[Stored data entries]
-- Opening Marker --

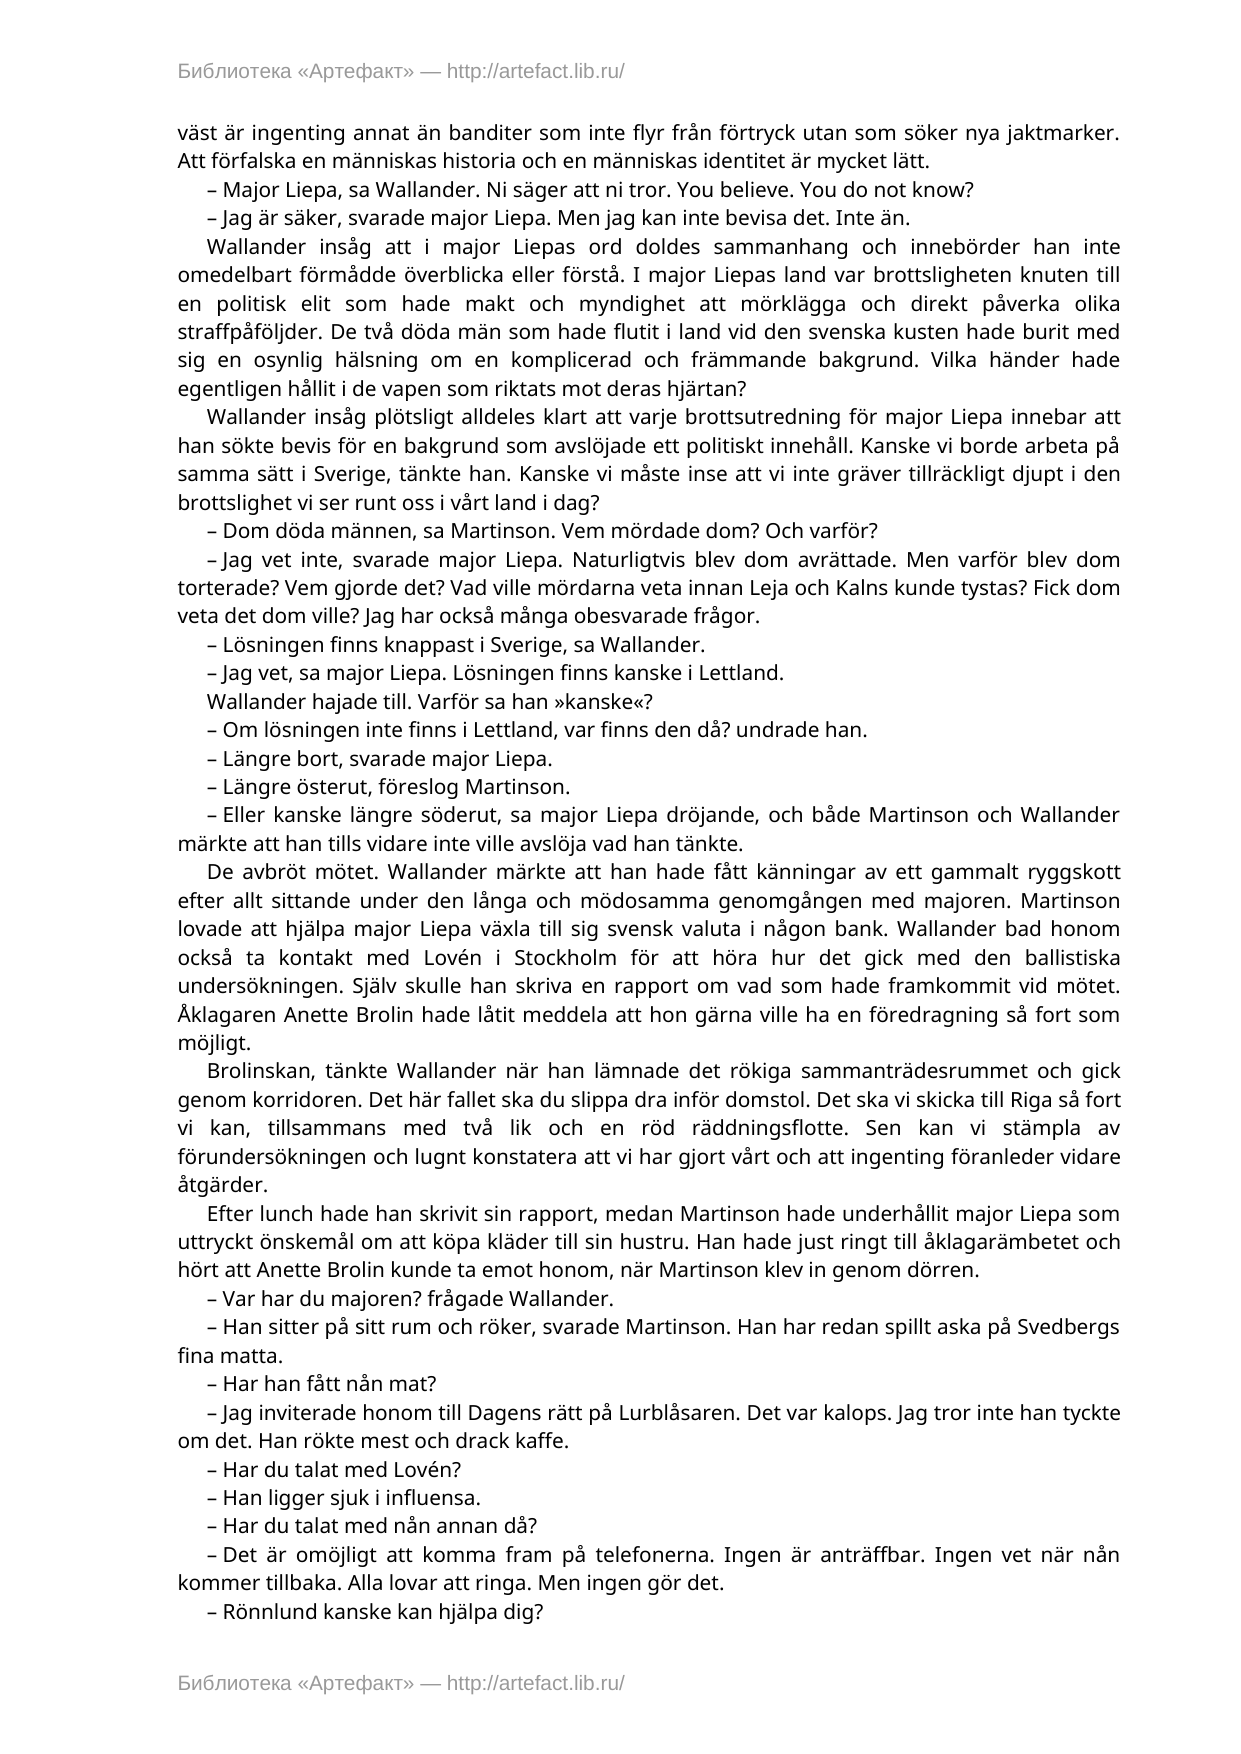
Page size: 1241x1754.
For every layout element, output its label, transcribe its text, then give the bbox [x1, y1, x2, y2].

text – Dom döda männen, sa Martinson. Vem mördade dom? Och varför? [177, 516, 1122, 545]
text Efter lunch hade han skrivit sin rapport, medan Martinson hade underhållit major Liepa som uttryckt önskemål om att köpa kläder till sin hustru. Han hade just ringt till åklagarämbetet och hört att Anette Brolin kunde ta emot honom, när Martinson klev in genom dörren. [177, 1199, 1122, 1284]
text – Om lösningen inte finns i Lettland, var finns den då? undrade han. [177, 715, 1122, 744]
text De avbröt mötet. Wallander märkte att han hade fått känningar av ett gammalt ryggskott efter allt sittande under den långa och mödosamma genomgången med majoren. Martinson lovade att hjälpa major Liepa växla till sig svensk valuta i någon bank. Wallander bad honom också ta kontakt med Lovén i Stockholm för att höra hur det gick med den ballistiska undersökningen. Själv skulle han skriva en rapport om vad som hade framkommit vid mötet. Åklagaren Anette Brolin hade låtit meddela att hon gärna ville ha en föredragning så fort som möjligt. [177, 857, 1122, 1057]
text – Jag är säker, svarade major Liepa. Men jag kan inte bevisa det. Inte än. [177, 203, 1122, 232]
text – Längre bort, svarade major Liepa. [177, 744, 1122, 772]
text – Har du talat med nån annan då? [177, 1512, 1122, 1540]
text – Jag inviterade honom till Dagens rätt på Lurblåsaren. Det var kalops. Jag tror inte han tyckte om det. Han rökte mest och drack kaffe. [177, 1398, 1122, 1455]
text – Var har du majoren? frågade Wallander. [177, 1284, 1122, 1312]
text – Jag vet, sa major Liepa. Lösningen finns kanske i Lettland. [177, 658, 1122, 687]
text – Eller kanske längre söderut, sa major Liepa dröjande, och både Martinson och Wallander märkte att han tills vidare inte ville avslöja vad han tänkte. [177, 801, 1122, 857]
text – Jag vet inte, svarade major Liepa. Naturligtvis blev dom avrättade. Men varför blev dom torterade? Vem gjorde det? Vad ville mördarna veta innan Leja och Kalns kunde tystas? Fick dom veta det dom ville? Jag har också många obesvarade frågor. [177, 545, 1122, 630]
text – Har du talat med Lovén? [177, 1455, 1122, 1483]
text – Han ligger sjuk i influensa. [177, 1483, 1122, 1512]
text Brolinskan, tänkte Wallander när han lämnade det rökiga sammanträdesrummet och gick genom korridoren. Det här fallet ska du slippa dra inför domstol. Det ska vi skicka till Riga så fort vi kan, tillsammans med två lik och en röd räddningsflotte. Sen kan vi stämpla av förundersökningen och lugnt konstatera att vi har gjort vårt och att ingenting föranleder vidare åtgärder. [177, 1057, 1122, 1199]
text – Major Liepa, sa Wallander. Ni säger att ni tror. You believe. You do not know? [177, 175, 1122, 203]
text – Har han fått nån mat? [177, 1369, 1122, 1398]
text – Lösningen finns knappast i Sverige, sa Wallander. [177, 630, 1122, 658]
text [177, 118, 1122, 175]
text – Rönnlund kanske kan hjälpa dig? [177, 1597, 1122, 1625]
text Wallander insåg att i major Liepas ord doldes sammanhang och innebörder han inte omedelbart förmådde överblicka eller förstå. I major Liepas land var brottsligheten knuten till en politisk elit som hade makt och myndighet att mörklägga och direkt påverka olika straffpåföljder. De två döda män som hade flutit i land vid den svenska kusten hade burit med sig en osynlig hälsning om en komplicerad och främmande bakgrund. Vilka händer hade egentligen hållit i de vapen som riktats mot deras hjärtan? [177, 232, 1122, 402]
text – Längre österut, föreslog Martinson. [177, 772, 1122, 801]
text Wallander hajade till. Varför sa han »kanske«? [177, 687, 1122, 715]
text – Han sitter på sitt rum och röker, svarade Martinson. Han har redan spillt aska på Svedbergs fina matta. [177, 1312, 1122, 1369]
text – Det är omöjligt att komma fram på telefonerna. Ingen är anträffbar. Ingen vet när nån kommer tillbaka. Alla lovar att ringa. Men ingen gör det. [177, 1540, 1122, 1597]
text Wallander insåg plötsligt alldeles klart att varje brottsutredning för major Liepa innebar att han sökte bevis för en bakgrund som avslöjade ett politiskt innehåll. Kanske vi borde arbeta på samma sätt i Sverige, tänkte han. Kanske vi måste inse att vi inte gräver tillräckligt djupt i den brottslighet vi ser runt oss i vårt land i dag? [177, 402, 1122, 516]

-- Closing Marker --

Working down from the line that contains "text [177, 118, 1122, 175]", retype each line exactly through the last line of the data, and give nothing else.

text [177, 118, 1122, 175]
text – Rönnlund kanske kan hjälpa dig? [177, 1597, 1122, 1625]
text Wallander insåg att i major Liepas ord doldes sammanhang och innebörder han inte omedelbart förmådde överblicka eller förstå. I major Liepas land var brottsligheten knuten till en politisk elit som hade makt och myndighet att mörklägga och direkt påverka olika straffpåföljder. De två döda män som hade flutit i land vid den svenska kusten hade burit med sig en osynlig hälsning om en komplicerad och främmande bakgrund. Vilka händer hade egentligen hållit i de vapen som riktats mot deras hjärtan? [177, 232, 1122, 402]
text – Längre österut, föreslog Martinson. [177, 772, 1122, 801]
text Wallander hajade till. Varför sa han »kanske«? [177, 687, 1122, 715]
text – Han sitter på sitt rum och röker, svarade Martinson. Han har redan spillt aska på Svedbergs fina matta. [177, 1312, 1122, 1369]
text – Det är omöjligt att komma fram på telefonerna. Ingen är anträffbar. Ingen vet när nån kommer tillbaka. Alla lovar att ringa. Men ingen gör det. [177, 1540, 1122, 1597]
text Wallander insåg plötsligt alldeles klart att varje brottsutredning för major Liepa innebar att han sökte bevis för en bakgrund som avslöjade ett politiskt innehåll. Kanske vi borde arbeta på samma sätt i Sverige, tänkte han. Kanske vi måste inse att vi inte gräver tillräckligt djupt i den brottslighet vi ser runt oss i vårt land i dag? [177, 402, 1122, 516]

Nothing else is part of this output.